2019 non-fiction book by Michael Wolff

Siege: Trump Under Fire is a book by Michael Wolff and which according to Wolff, details the behavior of U.S. President Donald Trump and his administration. The book is a sequel to Fire and Fury: Inside the Trump White House, a New York Times number one bestseller.

==Publication==
In June 2018, Wolff announced that he had signed a deal with Henry Holt and Company, the publisher of Fire and Fury, to write a sequel. The book was released on June 4, 2019.

==Summary==
Wolff's narrative begins in February 2018, and ends with the release of the Mueller Report in March 2019. Wolff uses on-the-record comments by Steve Bannon, a former aide to Trump. He claims to have 150 sources for the book. According to Wolff, "Robert Mueller drew up a three-count obstruction of justice indictment against Donald Trump before deciding to shelve it." A week prior to the release of Siege, a spokesperson for Mueller denied that such a document exists.

==Reception==
Harvard law professor Alan Dershowitz, who was mentioned in the book, criticized Wolff and his publisher's alleged failure to confirm the story, adding that "it is fiction and bad fiction at that."

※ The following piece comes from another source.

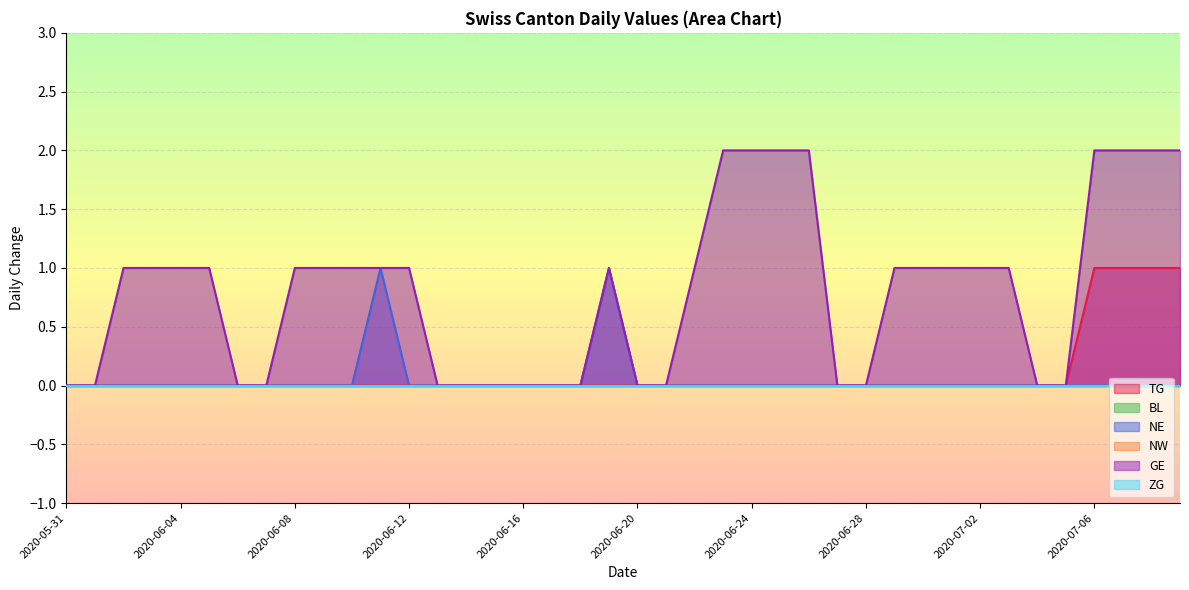

Rank the categories by TG value from lowest to highest.

2020-05-31, 2020-06-01, 2020-06-02, 2020-06-03, 2020-06-04, 2020-06-05, 2020-06-06, 2020-06-07, 2020-06-08, 2020-06-09, 2020-06-10, 2020-06-11, 2020-06-12, 2020-06-13, 2020-06-14, 2020-06-15, 2020-06-16, 2020-06-17, 2020-06-18, 2020-06-19, 2020-06-20, 2020-06-21, 2020-06-22, 2020-06-23, 2020-06-24, 2020-06-25, 2020-06-26, 2020-06-27, 2020-06-28, 2020-06-29, 2020-06-30, 2020-07-01, 2020-07-02, 2020-07-03, 2020-07-04, 2020-07-05, 2020-07-06, 2020-07-07, 2020-07-08, 2020-07-09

In an interview, Michael Isikoff questioned Wolff over various factual errors and inconsistencies in the book, such as his claim of an obstruction of justice indictment by Mueller. Wolff did not acknowledge these concerns as significant and argued that the purpose of the book was to offer readers "a sense of what this experience [of Trump world] is."